Может быть, слишком молодой ещё Михайлов был плохим министром финансов. Его мероприятиям мемуаристы охотно приписывают «гибель» сибирского рубля. Возможно, что реформа с девальвацией керенок была одной из самых ошибочных реформ в Сибири. Только… история финансов всего мира за последние годы смут и общественных пертурбаций как-то поучает тому, что устойчивость финансов — ценность денег — больше зависит от общественной психологии, нежели от экономических оснований. Вероятно, это научная ересь. Но всегда ли наука поспевает за жизнью?
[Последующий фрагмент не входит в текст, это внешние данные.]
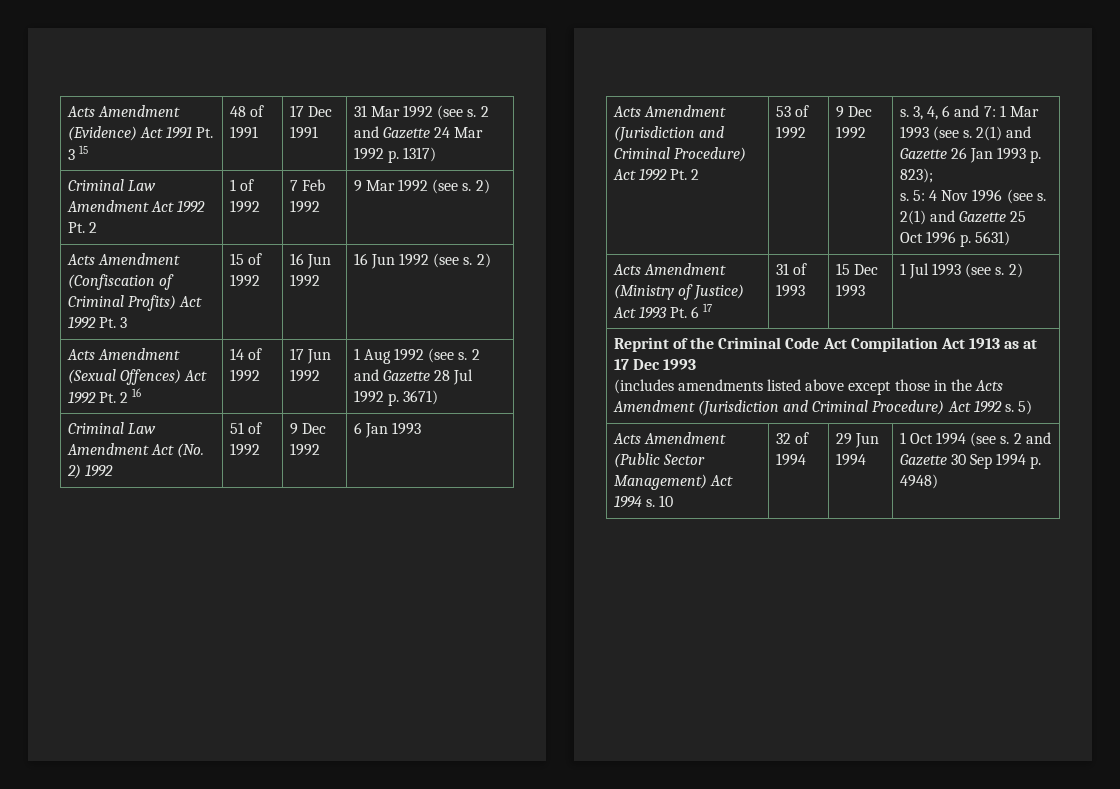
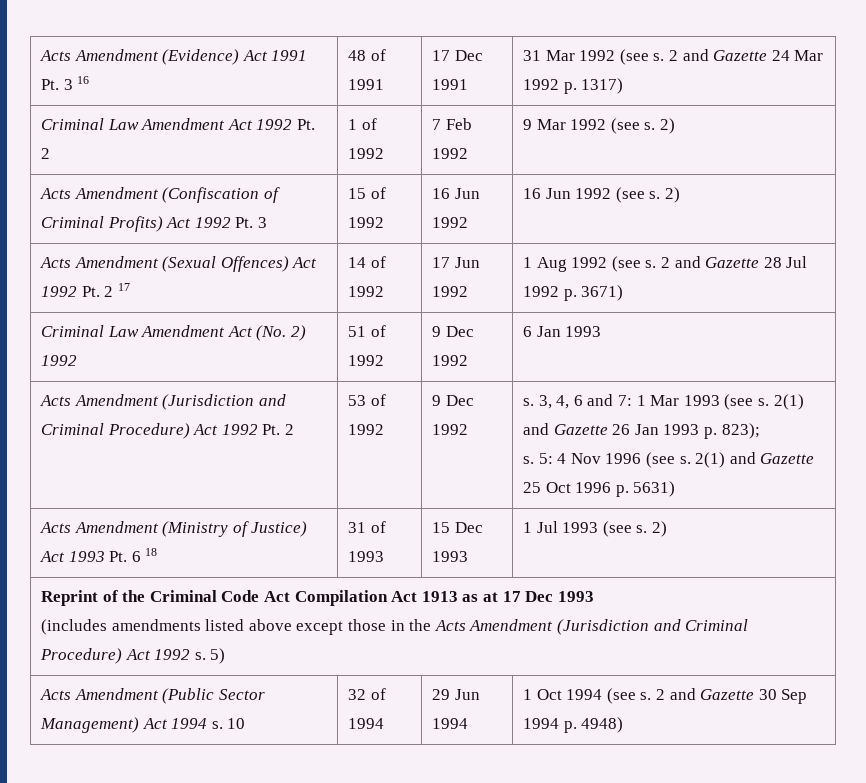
[78,145,88,154] 15 -> [77,76,90,84] 16
[132,388,142,397] 16 -> [117,283,130,291] 17
[703,303,713,312] 17 -> [145,548,158,556] 18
Неспециалист должен пока воздерживаться от оценок финансовых мероприятий сибирской власти. Ещё скрыты многие из двигавших жизнь факторов. То, что обывателю-мемуаристу кажется несуразным в законе 19 апреля об изъятии керенок, специалисту будет понятно. У нас мог бы быть надёжный источник для характеристики сибирских финансов в написанных, но, к сожалению, ещё не изданных воспоминаниях начальника кредитной канцелярии у Колчака А.А. Никольского. Его суждения достаточно компетентны. Он объясняет, что мотив издания закона 19 апреля был целесообразен — при продвижении в Европу наплыв оттуда «керенок» в Сибирь мог бы иметь катастрофическое влияние на всё народное хозяйство. Признавая, что осуществление закона было неудачно и что он принёс больше вреда, чем добра, всё же авторитетный свидетель укажет, что, если бы успех на фронте продолжался — и последствия закона были бы иные. Много причин было для обесценения сибирского рубля, упавшего в 25 раз за полтора года, и среди них — политика держав, мало считавшихся с реальными нуждами сибирской власти[243]
. И всё-таки Никольский, подходящий с критикой к деятельности министра финансов Михайлова и его преемника Гойера, признает, что финансовое ведомство выполнило своё главное назначение[244], приняв «ужасное» наследие и пустые кассы.Я буду рассматривать деятельность Правительства не с этой точки зрения. Мне важно выяснить его «классовую» подоплёку и ту специфическую реакционность, которую приписывают ему противники и большинство наблюдателей из иностранцев. В деятельности Правительства Будберг усматривает не реакционность, а полную отрешённость от жизни. Ему, как военному, мыслится разрешение всех вопросов совсем в иной плоскости. 10 сентября он записывает:
«Весь вечер пропал даром в бессмысленном заседании Комитета экономической политики, где пережевывались «общие принципы реквизиции». Удивительные мы люди: на фронте идёт наступление, долженствующее решить судьбу сибирского белого движения и всей России; тыл разваливается и пылает восстаниями, а в это время 12 министров и их товарищи убивают три с лишним часа на обсуждение вопросов самой отвлечённой теории. Я рекомендовал использовать прямо положение о реквизициях, вышедшее во время большой войны, но решили всё же поговорить… Такие заседания напоминают мне дискуссии о спасении души в вагоне, который летит кувырком с многосаженной насыпи, причём пассажиры уже не знают, где у них верх и где низ, где крыша, а где пол» [XV, с. 307].
Бесспорно, многие мероприятия того времени были теоретичны и являлись почти ненужной уступкой демократической догме. Напр., распространение суда присяжных в губерниях Енисейской и Иркутской, Забайкальской, Амурской и Приморской областях, на Сахалине и в полосе отчуждения В.-Кит. ж. д. [«Пр. Вест.», 30 января]. Какой там суд присяжных в обстановке гражданской войны, да ещё такой специфической, как, напр., в Енисейской губ., охваченной пожаром партизанского движения! Гришка Хромой — главарь шайки в Иманском у., чинивший суд и расправу без всякой волокиты, совершавший семейные разделы и пр., — может быть, в это время больше подходил к тамошнему быту. «Полк. Ворт» (Уорд) в своей наивной простоте, также занимавшийся в Уссурийском крае судебным разбирательством крестьянских споров, вероятно, удовлетворял реальные повседневные нужды деревни.